Load and re-use a SentenceTransformers word embedding model #
Prerequisites #
-
A Python>=3.6 Code Environment with the following package:
-
sentence-transformers==2.2.2
-
Introduction #
Natural Language Processing (NLP) use cases typically involve converting text to word embeddings. Training your word embeddings on large corpora of texts is costly. As a result, downloading pre-trained word embeddings models and re-training them as needed is a popular option. SentenceTransformers is a Python framework for state-of-the-art sentence, text and image embeddings. The framework is based on Pytorch and Transformers and offers a large collection of pre-trained models. In this tutorial, you will use Dataiku’s Code Environment resources feature to download and save pre-trained word embedding models from SentenceTransformers. You will then use one of those models to map a few sentences to embeddings.
Downloading the pre-trained word embedding model #
The first step is to download the required assets for your pre-trained models. To do so, in the Resources screen of your Code Environment, input the following initialization script then click on Update :
######################## Base imports #################################
import logging
import os
import shutil
from dataiku.code_env_resources import clear_all_env_vars
from dataiku.code_env_resources import grant_permissions
from dataiku.code_env_resources import set_env_path
from dataiku.code_env_resources import set_env_var
from dataiku.code_env_resources import update_models_meta
# Set-up logging
logging.basicConfig()
logger = logging.getLogger("code_env_resources")
logger.setLevel(logging.INFO)
# Clear all environment variables defined by a previously run script
clear_all_env_vars()
# Optionally restrict the GPUs this code environment can use (it can use all by default)
# set_env_var("CUDA_VISIBLE_DEVICES", "") # Hide all GPUs
# set_env_var("CUDA_VISIBLE_DEVICES", "0") # Allow only cuda:0
# set_env_var("CUDA_VISIBLE_DEVICES", "0,1") # Allow only cuda:0 & cuda:1
######################## Sentence Transformers #################################
# Set sentence_transformers cache directory
set_env_path("SENTENCE_TRANSFORMERS_HOME", "sentence_transformers")

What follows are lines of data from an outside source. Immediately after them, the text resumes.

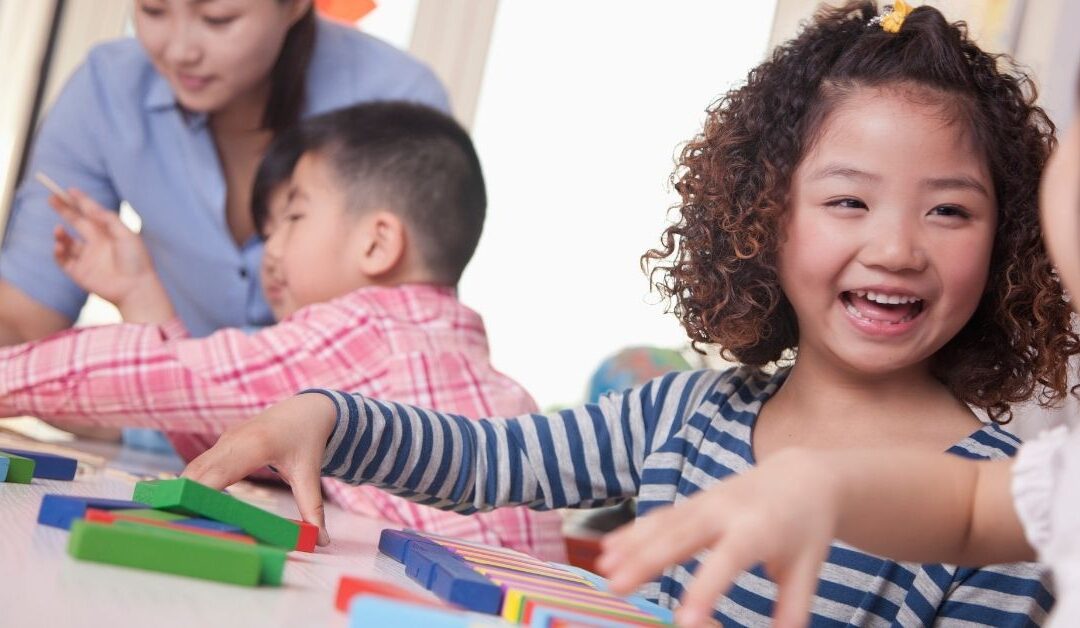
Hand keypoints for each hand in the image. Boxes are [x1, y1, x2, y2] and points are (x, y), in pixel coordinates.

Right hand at [51, 189, 173, 322]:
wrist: (136, 288)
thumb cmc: (137, 261)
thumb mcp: (127, 235)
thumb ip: (110, 220)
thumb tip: (92, 208)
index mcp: (109, 233)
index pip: (91, 213)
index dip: (80, 201)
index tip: (69, 190)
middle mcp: (97, 243)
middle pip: (76, 222)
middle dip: (64, 210)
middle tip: (51, 197)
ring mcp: (87, 258)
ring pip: (67, 242)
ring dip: (60, 234)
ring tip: (58, 230)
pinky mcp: (79, 272)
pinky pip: (62, 260)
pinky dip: (58, 252)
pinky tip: (60, 246)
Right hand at [183, 392, 338, 544]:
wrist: (307, 409)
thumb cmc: (308, 441)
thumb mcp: (310, 474)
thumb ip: (313, 508)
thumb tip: (320, 541)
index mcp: (255, 446)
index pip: (218, 474)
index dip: (198, 494)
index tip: (182, 516)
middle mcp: (234, 440)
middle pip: (197, 473)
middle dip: (181, 498)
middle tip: (168, 528)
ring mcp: (225, 439)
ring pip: (194, 469)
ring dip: (181, 492)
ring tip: (169, 521)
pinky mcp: (222, 443)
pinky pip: (200, 465)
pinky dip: (189, 484)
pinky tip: (183, 505)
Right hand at [596, 449, 837, 627]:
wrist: (804, 477)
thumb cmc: (806, 529)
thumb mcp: (807, 569)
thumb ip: (791, 609)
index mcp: (758, 529)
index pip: (727, 561)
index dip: (705, 589)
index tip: (683, 621)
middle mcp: (726, 511)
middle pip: (680, 537)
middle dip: (646, 561)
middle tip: (616, 586)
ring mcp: (706, 503)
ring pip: (663, 523)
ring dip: (630, 544)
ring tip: (603, 568)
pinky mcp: (695, 502)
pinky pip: (660, 516)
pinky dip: (633, 531)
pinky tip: (608, 548)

import sentence_transformers
# Download pretrained models
MODELS_REPO_AND_REVISION = [
("DataikuNLP/average_word_embeddings_glove.6B.300d", "52d892b217016f53b6c717839bf62c746a658933"),
# Add other models you wish to download and make available as shown below (removing the # to uncomment):
# ("bert-base-uncased", "b96743c503420c0858ad23fca994e670844c6c05"),
]
sentence_transformers_cache_dir = os.getenv("SENTENCE_TRANSFORMERS_HOME")
for (model_repo, revision) in MODELS_REPO_AND_REVISION:
logger.info("Loading pretrained SentenceTransformer model: {}".format(model_repo))
model_path = os.path.join(sentence_transformers_cache_dir, model_repo.replace("/", "_"))
# This also skips same models with a different revision
if not os.path.exists(model_path):
model_path_tmp = sentence_transformers.util.snapshot_download(
repo_id=model_repo,
revision=revision,
cache_dir=sentence_transformers_cache_dir,
library_name="sentence-transformers",
library_version=sentence_transformers.__version__,
ignore_files=["flax_model.msgpack", "rust_model.ot", "tf_model.h5",],
)
os.rename(model_path_tmp, model_path)
else:
logger.info("Model already downloaded, skipping")
# Add sentence embedding models to the code-envs models meta-data
# (ensure that they are properly displayed in the feature handling)
update_models_meta()
# Grant everyone read access to pretrained models in sentence_transformers/ folder
# (by default, sentence transformers makes them only readable by the owner)
grant_permissions(sentence_transformers_cache_dir)
This script retrieves a pre-trained model from
SentenceTransformers
and stores them in the Dataiku Instance. To download more of them, you’ll need to add them to the list and includes their
revision
, which is the model repository’s way of
versioning these models
.
Note that the script will only need to run once. After that, all users allowed to use the Code Environment will be able to leverage the pre-trained models without having to re-download them.
Converting sentences to embeddings using your pre-trained model #
You can now use those pre-trained models in your Dataiku Project’s Python Recipe or notebook. Here is an example using the word
average_word_embeddings_glove.6B.300d
model to map each sentence in a list to a 300-dimensional dense vector space.
import os
from sentence_transformers import SentenceTransformer
# Load pre-trained model
sentence_transformer_home = os.getenv('SENTENCE_TRANSFORMERS_HOME')
model_path = os.path.join(sentence_transformer_home, 'DataikuNLP_average_word_embeddings_glove.6B.300d')
model = SentenceTransformer(model_path)
sentences = ["I really like Ice cream", "Brussels sprouts are okay too"]
# get sentences embeddings
embeddings = model.encode(sentences)
embeddings.shape
Running this code should output a numpy array of shape (2,300) containing numerical values.